La scène est munie de tous les perfectionnements nécessaires au théâtre; les coulisses comprennent un foyer et de charmantes loges d'artistes, décorées avec le meilleur goût. Le rideau d'avant‑scène et les décors sont l'oeuvre de Paul Mathos. Le décor de place publique et le décor d'intérieur sont d'une exécution pleine de fantaisie et peuvent se prêter à une grande diversité de « plantations» et à de multiples combinaisons. Pour le rideau d'avant‑scène dont la maquette avait été remarquée au salon d'automne de 1932 et avait figuré avec honneur à l'exposition de la danse dans l'art, à Vienne en 1933, Paul Mathos s'est inspiré de la charmante fantaisie de Claude Debussy, le Golliwogg's cakewalk, qu'il a interprétée, en peintre de façon fort décorative.

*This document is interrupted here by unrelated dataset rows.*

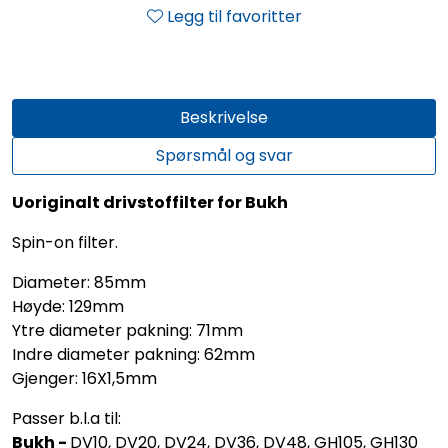
Legg til favoritter
Beskrivelse
Spørsmål og svar
Uoriginalt drivstoffilter for Bukh
Spin-on filter.
Diameter: 85mm
Høyde: 129mm
Ytre diameter pakning: 71mm
Indre diameter pakning: 62mm
Gjenger: 16X1,5mm
Passer b.l.a til:
Bukh -
DV10, DV20, DV24, DV36, DV48, GH105, GH130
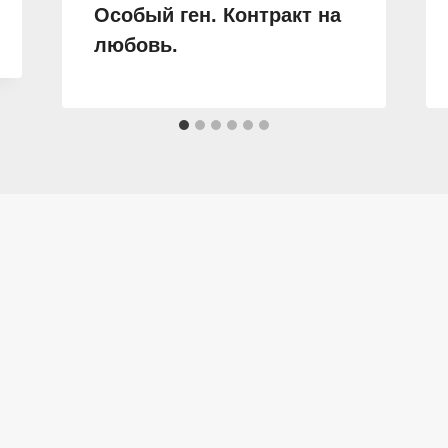
Особый ген. Контракт на
любовь.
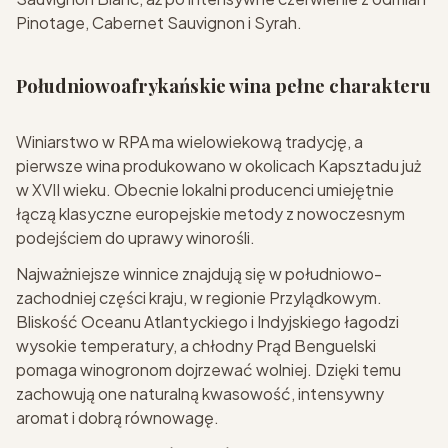
Pinotage, Cabernet Sauvignon i Syrah.
Południowoafrykańskie wina pełne charakteru
Winiarstwo w RPA ma wielowiekową tradycję, a
pierwsze wina produkowano w okolicach Kapsztadu już
w XVII wieku. Obecnie lokalni producenci umiejętnie
łączą klasyczne europejskie metody z nowoczesnym
podejściem do uprawy winorośli.
Najważniejsze winnice znajdują się w południowo-
zachodniej części kraju, w regionie Przylądkowym.
Bliskość Oceanu Atlantyckiego i Indyjskiego łagodzi
wysokie temperatury, a chłodny Prąd Benguelski
pomaga winogronom dojrzewać wolniej. Dzięki temu
zachowują one naturalną kwasowość, intensywny
aromat i dobrą równowagę.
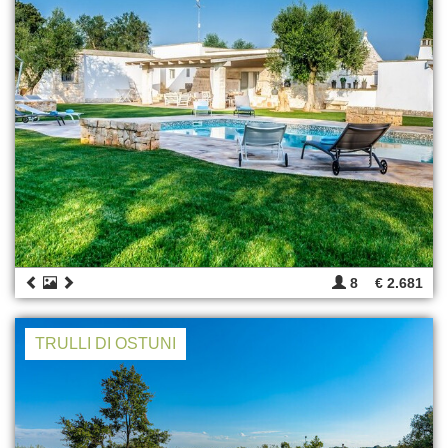
8
€ 2.681
TRULLI DI OSTUNI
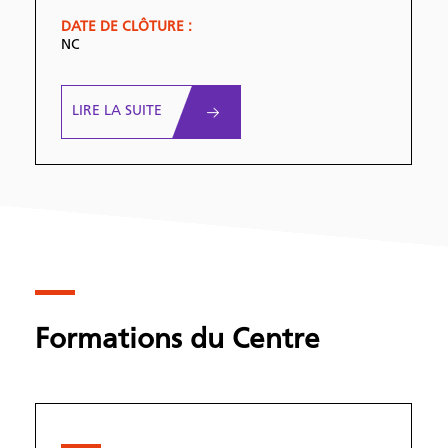
DATE DE CLÔTURE :
NC
LIRE LA SUITE
Formations du Centre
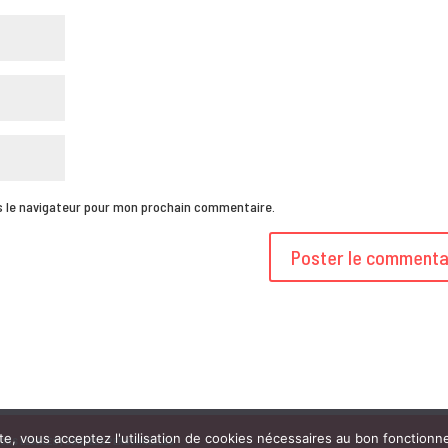
s le navigateur pour mon prochain commentaire.
ite, vous acceptez l'utilisation de cookies nécessaires au bon fonctionn
ONS LÉGALES |
DONNÉES PERSONNELLES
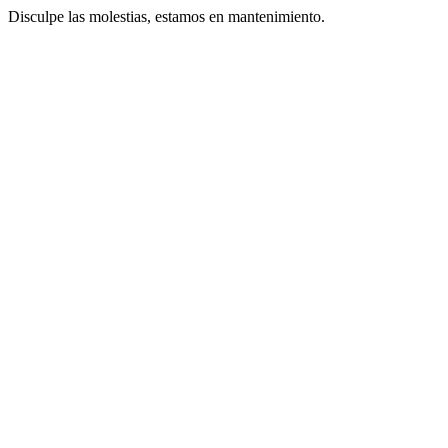
Disculpe las molestias, estamos en mantenimiento.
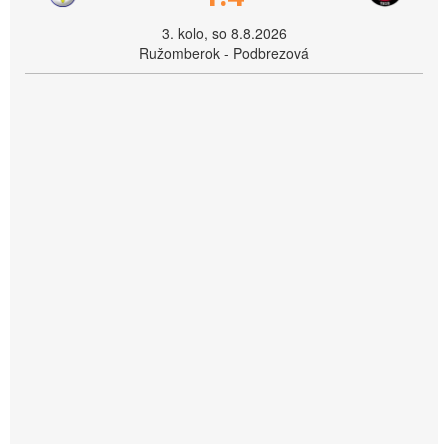
3. kolo, so 8.8.2026
Ružomberok - Podbrezová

Devant la scène une fosse est aménagée. qui pourra recevoir facilement les orchestres symphoniques les plus complets. Deux escaliers latéraux font, communiquer directement la salle et la scène et permettent d'utiliser celle‑ci comme tribune pour les conférences ou réunions publiques. La cabine de cinéma, isolée sur la terrasse supérieure du bâtiment, comporte deux appareils pour films sonores, un appareil à projections fixes, un récepteur de T.S.F. et un appareil à disques. Les précautions de sécurité, là comme partout dans l'édifice, ont été scrupuleusement prises pour éviter tout sinistre.
Au deuxième étage au‑dessus du foyer du public, la Justice de paix est rendue dans une salle claire et avenante dont les fenêtres s'ouvrent sur la sérénité du ciel.
Au sous‑sol du bâtiment se trouvent, outre les réserves d'archives et de matériel, des salles de boxe et de culture physique avec installation hydrothérapique et des salles de réunion pour les sociétés locales.
Des esprits chagrins sont‑ils tentés de trouver cet édifice trop grand et trop beau
La réflexion et le temps les détromperont vite. L'oeuvre réalisée, c'est la maison commune des 32000 habitants de Montrouge. Tous sont appelés à y venir et à y revenir il n'est pas d'événement familial, joyeux ou triste, pas d'acte civique ou social, pas de démarche officielle ni de formalité, qui ne les amènera en ces lieux. Et, aux heures d'allégresse générale, c'est encore là qu'ils se porteront en foule: tels, par cette belle soirée du printemps 1934 ils vinrent à l'appel de leur maire fêter dans leur maison illuminée pour 1a première fois l'enfant de Montrouge dont les ailes avaient remporté le trophée.